When we got married, back in 2000, I did ask my mother to come shop for my wedding dress with me.  She lives one hour away from town, and doesn't drive in town, so she would have to be driven by her beau. This was about nine months after my father's death.  I suggested to pick her up along the way, or for him to drop her off, but she wanted him to come with her and wait in the car.  I refused thinking it was ridiculous to have this old man sitting in a car, in January, waiting while I was trying on dresses.  She insisted and when I kept on saying it was ridiculous, she gave me an ultimatum: he would wait or she wouldn't come.  So I told her to stay home, I would go shopping with a friend.  And I did.  She wasn't happy about that, and even had an attitude with my friend for "having taken her place", but I reminded her (on a few occasions) that she gave up that role and chose to stay home.

I was hurt by how it was more important for her to have her beau with her, than to share in my big moment.  I won't even go into her attending our wedding in Hawaii. That was something else too.

A few years back, for her birthday, I decided to surprise her by taking her away just the two of us, for a night away at a spa.  I had to skip one of my class to get to her place the night before, so we could have dinner together, before making our way to the spa.  She had told me she would wait for me for dinner so we could eat together.  When I got to her place, she was playing cards with her new beau (a new one, since the other from the wedding died).  I was a bit surprise to see that there was no food on the stove or anything.  She asked if I had eaten. WTF?  Her beau had come over and they had dinner together.  She forgot that we had made plans.  She had even forgotten that we were going away for a night.  The whole time we were at the spa, she would check her phone to see if he had called.  It felt like I was with a teenager in love rather than my mother.

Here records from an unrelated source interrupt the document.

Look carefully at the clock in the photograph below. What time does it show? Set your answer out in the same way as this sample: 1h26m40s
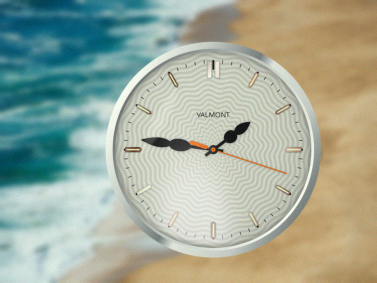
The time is 1h46m18s
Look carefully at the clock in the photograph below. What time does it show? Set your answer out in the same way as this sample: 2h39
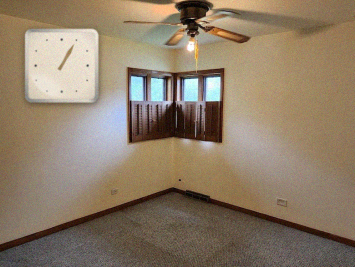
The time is 1h05
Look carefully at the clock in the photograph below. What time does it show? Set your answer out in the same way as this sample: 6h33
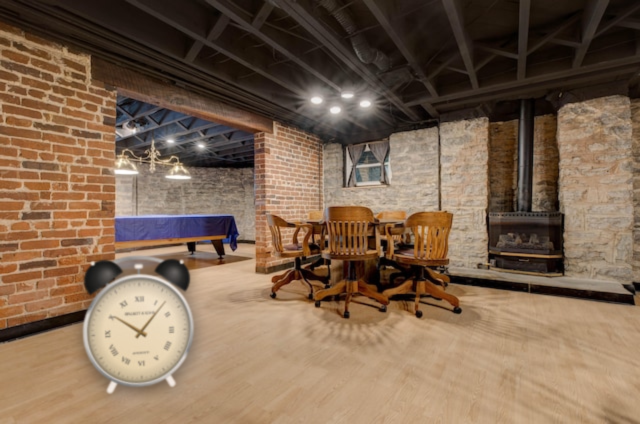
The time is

Move forward to just now, which prompted this post, she will be turning 75 years old in June.  Since she likes to swim, and massages etc. I decided to, again, offer her/us a get away, mother/daughter for a night, with spa, massage, facial, pedi/mani, the load.  I would pick her up, drive there and be pampered for a day with good food etc. I've asked her if she had plans for her birth day, and then told her to reserve me that day and night.  I made all arrangements.  Today she calls me to tell me that she's not feeling good.  She feels stuck between her beau and me.  I should have verified with him if he had any plans for her birthday, as well. Maybe I should, my bad, but at the same time, I did ask her if she was available before booking anything.  Anyway, she doesn't want to upset anyone and feels bad. Really?  She was away from October to March, in Florida, with her beau, and can't be away from him (or him from her) for one fucking day/night, and she feels torn?  I'm not only pissed off, but I'm hurt.  I've told her when she was asking if I was upset, that once again I got to know my place.  I know where I stand in regards to her.  I come after her beau.  Despite my best efforts to let go, it hurts. The kid in me feels rejected sort of.  I will do my best to apply this rule of mine, to treat family as I do friends, and tolerate the same.  Now I have to ask myself, if a friend did to me or treated me the way my mom does at times, would I tolerate it?  Would I still contact that friend and try to get together?  I know the answer to that, and somewhere deep in me, it hurts.  I will have to cut those sentimental strings... and whomever said that blood is thicker than water, can go fuck themselves.